WHAT IS REQUIRED: Continue the page below about the Caramel story and its reader comments, picking up after its final sentence and leaving the data that follows it aside.

SUPPLIED TEXT:
::::

Caramel wakes up and goes to work.

It's a normal day, like any other.

It's raining.

But the sun's still shining.

And that's alright.

Thanks to Holo, Sir Rustbucket, Loopy Legend, and Midnight Legend for editing.

Now Featured on Equestria Daily!

Rated Everyone.

Chapters (1)
Comments ( 56 )

Awesome story! And welcome back!:pinkiehappy:

I missed you.


Thank you! I'm glad you enjoyed the story! :yay:

Missed you guys too. :twilightsmile:

Depression sucks so bad, but the worst part is... you start to feel comfortable in it. Like, after a while you begin to find safety in it, and get mad at people who try and cheer you up. Don't they know it's so muh easier to just stay in the rain? At least there, it's safe.

Damn good story, Seedy. :ajsmug:


Exactly. We don't have control over when it rains, but we can choose to walk in it, or walk where it isn't, to some degree.

Thanks, Jake. :ajsmug:

Holy shit... This hits close...

Well done. Well done indeed.

~Skeeter The Lurker


OO! Almost forgot:

It really is nice to see you back in action. We all missed you.

~Skeeter The Lurker


Really?! :pinkiegasp: Awesome! Thanks! :twilightsheepish:

It's really good to be back. I missed you guys.

At first I thought it was mare troubles. I don't understand depression, and to be honest, I hope I never will. I can imagine this story is more powerful if you do though.


I hope you never do either. It's rough sometimes.


I can imagine this story is more powerful if you do though.

Your imagination does not lead you astray.

Damn. Talk about a triumphant return. This is probably my new favorite story from you, and that's saying something. There are lots of stories out there that, while they mean well, end up treating depression in a really hammy or sentimental way, but this is such an honest and clear-cut representation of depression and what actually goes down that it made my eyes well up.

I was especially impressed by the fact that you managed to take such a quote-on-quote "cliché" motif as rain when conveying his depressed state and make it work that damn well. It was very prevalent, mentioned consistently throughout the story, and yet did not seem obtrusive whatsoever. I also appreciated the fact that you only hinted at the reasons for his depression and did not make anything so blatantly obvious. I think that will end up helping this story relate to a wider audience, and I'm glad you wrote it that way.

In the line of criticism... honestly? I got nothing. As far as I can see, the writing is basically impeccable, and the subject of depression itself was handled admirably. I know you probably don't like it when somebody has no real constructive criticism to offer, but I personally couldn't find anything I didn't like.

::::

GIVEN DATA:

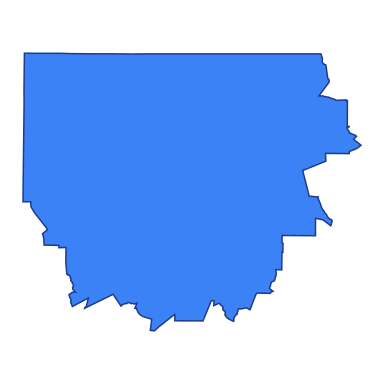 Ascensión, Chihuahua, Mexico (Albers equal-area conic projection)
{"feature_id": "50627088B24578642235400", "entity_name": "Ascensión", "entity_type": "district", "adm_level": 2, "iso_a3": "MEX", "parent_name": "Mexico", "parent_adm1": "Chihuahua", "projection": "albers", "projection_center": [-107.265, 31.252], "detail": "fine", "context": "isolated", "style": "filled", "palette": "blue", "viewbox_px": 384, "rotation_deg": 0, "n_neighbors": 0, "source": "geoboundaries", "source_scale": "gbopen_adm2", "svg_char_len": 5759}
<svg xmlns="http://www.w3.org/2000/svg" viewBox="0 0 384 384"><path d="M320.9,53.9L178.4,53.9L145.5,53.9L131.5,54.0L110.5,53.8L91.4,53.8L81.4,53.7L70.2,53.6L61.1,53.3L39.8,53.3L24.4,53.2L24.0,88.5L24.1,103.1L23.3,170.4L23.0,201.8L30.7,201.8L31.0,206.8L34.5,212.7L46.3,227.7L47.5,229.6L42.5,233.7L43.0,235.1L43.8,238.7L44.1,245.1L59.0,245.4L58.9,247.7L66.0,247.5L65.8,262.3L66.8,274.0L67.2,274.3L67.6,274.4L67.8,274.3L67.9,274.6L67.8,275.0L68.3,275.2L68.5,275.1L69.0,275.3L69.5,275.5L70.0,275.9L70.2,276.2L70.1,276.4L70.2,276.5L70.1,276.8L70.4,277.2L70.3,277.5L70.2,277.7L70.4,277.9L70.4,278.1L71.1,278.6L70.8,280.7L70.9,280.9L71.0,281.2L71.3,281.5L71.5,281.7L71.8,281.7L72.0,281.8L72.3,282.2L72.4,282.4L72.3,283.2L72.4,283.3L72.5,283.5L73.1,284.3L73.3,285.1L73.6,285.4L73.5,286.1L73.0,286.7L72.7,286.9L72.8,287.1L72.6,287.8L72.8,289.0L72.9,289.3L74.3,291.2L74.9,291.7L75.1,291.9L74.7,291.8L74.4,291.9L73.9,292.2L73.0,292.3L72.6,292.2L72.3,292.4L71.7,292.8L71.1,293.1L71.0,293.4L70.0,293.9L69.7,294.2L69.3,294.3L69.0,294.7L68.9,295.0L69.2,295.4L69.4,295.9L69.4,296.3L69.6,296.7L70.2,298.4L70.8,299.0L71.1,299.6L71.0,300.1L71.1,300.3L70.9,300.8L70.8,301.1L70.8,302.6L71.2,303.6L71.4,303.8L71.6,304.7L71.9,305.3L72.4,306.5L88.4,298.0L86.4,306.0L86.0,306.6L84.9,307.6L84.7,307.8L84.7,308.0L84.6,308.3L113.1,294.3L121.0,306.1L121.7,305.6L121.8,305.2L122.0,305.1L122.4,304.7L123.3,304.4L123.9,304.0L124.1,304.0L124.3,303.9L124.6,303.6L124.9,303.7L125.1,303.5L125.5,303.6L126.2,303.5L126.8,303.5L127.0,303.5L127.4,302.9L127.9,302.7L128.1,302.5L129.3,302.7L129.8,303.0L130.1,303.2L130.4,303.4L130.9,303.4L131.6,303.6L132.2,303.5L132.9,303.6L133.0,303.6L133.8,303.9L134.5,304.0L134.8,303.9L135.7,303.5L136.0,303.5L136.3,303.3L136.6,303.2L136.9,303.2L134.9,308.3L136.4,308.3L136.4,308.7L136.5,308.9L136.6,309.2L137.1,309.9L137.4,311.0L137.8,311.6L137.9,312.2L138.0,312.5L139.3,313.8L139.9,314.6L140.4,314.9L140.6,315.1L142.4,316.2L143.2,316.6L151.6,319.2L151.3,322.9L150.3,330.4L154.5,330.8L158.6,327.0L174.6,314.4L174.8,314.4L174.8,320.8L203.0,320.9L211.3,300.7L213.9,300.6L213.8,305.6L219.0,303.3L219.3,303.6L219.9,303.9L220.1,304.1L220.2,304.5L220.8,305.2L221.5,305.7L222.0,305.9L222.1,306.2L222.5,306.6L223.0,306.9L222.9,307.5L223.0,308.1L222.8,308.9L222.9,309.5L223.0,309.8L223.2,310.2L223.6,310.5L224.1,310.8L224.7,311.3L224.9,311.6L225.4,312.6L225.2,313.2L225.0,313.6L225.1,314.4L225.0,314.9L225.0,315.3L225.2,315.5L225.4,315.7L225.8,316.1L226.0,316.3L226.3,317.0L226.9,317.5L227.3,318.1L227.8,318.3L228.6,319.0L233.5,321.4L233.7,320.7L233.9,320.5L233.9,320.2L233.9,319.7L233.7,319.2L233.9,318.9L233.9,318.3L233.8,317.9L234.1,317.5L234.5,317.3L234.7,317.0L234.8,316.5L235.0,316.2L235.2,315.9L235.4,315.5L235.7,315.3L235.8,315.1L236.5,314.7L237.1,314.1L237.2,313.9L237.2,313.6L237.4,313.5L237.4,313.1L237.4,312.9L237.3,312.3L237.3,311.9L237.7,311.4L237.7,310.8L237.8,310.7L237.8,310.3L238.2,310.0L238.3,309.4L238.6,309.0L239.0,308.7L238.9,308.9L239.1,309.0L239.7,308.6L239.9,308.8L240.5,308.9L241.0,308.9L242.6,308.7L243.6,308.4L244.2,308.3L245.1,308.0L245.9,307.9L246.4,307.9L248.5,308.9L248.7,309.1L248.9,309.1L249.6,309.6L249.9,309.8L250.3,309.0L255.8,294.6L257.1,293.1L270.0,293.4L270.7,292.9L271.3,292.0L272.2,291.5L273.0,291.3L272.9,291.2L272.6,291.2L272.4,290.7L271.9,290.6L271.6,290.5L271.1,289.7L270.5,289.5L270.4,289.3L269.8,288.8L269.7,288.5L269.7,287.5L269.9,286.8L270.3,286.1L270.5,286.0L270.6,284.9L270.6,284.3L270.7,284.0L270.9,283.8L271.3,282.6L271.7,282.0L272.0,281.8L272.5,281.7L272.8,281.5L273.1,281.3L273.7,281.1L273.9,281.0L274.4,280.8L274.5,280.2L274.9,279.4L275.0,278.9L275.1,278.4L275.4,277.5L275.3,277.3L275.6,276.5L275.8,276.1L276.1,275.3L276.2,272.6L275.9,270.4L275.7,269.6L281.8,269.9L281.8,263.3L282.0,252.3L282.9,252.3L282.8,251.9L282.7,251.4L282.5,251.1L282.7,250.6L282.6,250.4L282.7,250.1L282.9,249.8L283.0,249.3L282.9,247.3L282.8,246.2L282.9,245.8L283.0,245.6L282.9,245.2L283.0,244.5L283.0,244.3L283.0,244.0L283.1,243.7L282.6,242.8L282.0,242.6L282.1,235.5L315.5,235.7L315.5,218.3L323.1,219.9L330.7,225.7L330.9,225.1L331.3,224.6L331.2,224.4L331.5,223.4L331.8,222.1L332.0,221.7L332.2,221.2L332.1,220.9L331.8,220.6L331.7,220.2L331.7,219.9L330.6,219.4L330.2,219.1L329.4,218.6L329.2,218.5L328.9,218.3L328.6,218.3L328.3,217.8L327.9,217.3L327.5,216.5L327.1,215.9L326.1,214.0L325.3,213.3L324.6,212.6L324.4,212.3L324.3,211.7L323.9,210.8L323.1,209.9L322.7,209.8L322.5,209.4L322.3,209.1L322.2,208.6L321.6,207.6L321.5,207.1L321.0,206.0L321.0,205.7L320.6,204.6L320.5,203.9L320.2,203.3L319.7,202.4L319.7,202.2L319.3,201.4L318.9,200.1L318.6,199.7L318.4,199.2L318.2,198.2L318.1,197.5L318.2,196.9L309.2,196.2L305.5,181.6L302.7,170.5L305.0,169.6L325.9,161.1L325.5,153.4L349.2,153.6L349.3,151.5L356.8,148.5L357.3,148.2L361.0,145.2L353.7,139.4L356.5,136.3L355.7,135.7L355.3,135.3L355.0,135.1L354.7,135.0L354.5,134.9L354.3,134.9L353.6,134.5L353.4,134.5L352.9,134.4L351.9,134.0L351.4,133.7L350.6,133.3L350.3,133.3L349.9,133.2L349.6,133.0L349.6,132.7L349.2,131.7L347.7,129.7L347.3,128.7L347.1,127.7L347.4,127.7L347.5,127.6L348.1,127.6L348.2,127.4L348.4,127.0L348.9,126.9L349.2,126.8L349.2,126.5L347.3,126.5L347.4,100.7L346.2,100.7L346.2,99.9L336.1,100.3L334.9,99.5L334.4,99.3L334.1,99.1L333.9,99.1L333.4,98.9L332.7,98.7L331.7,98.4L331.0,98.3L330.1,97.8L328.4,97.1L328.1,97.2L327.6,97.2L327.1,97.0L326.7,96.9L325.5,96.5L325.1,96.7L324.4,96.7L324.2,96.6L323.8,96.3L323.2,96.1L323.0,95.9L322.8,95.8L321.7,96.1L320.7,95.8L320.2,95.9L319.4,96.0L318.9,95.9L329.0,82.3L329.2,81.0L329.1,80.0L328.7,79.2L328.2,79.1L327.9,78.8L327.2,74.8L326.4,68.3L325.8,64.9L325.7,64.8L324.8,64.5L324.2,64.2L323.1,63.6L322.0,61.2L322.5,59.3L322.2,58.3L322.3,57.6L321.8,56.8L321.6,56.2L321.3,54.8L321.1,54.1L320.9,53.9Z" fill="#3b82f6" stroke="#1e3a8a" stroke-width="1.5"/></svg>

::::

THE RESULT:
You'd better believe that I'm favoriting this one. Thanks a ton for writing this.


A fabulous story by a fabulous author! But what else did I expect?

Seriously, like quite a few people here, I've had my share of downer times, but I perk up pretty quick, and it's stuff like that letter that usually do the trick.


Damn. :rainbowderp: I'm glad you enjoyed this so much! Thanks for the review, my friend! :pinkiehappy:


Thanks! Glad you enjoyed! :twilightsmile:

Same with me. Sometimes, the little things are the things that matter the most.


Thanks my friend! It's good to be back! :moustache:

Unfortunately for me, I've been there, so I know what poor Caramel was going through. And I really didn't have a specific trigger: it was just there, having found a point of entry where I was weakest.

That said, it's a lovely story, as I have learned to expect from you.


Mine always has a trigger, but it takes a while to go away even when the trigger is removed.

Thanks! I’m glad you enjoyed it. :twilightsmile:

First day back. First new story up in a long while. Naturally, it makes the Featured Box. :twilightsmile: You called this an experiment. I say your experiment succeeded. It's interesting that it seems in the end the rain is a manifestation of Caramel's depression. This was a very interesting story with an interesting concept. Keep up the good work. :pinkiehappy:


Featured? Dang! Didn't expect that!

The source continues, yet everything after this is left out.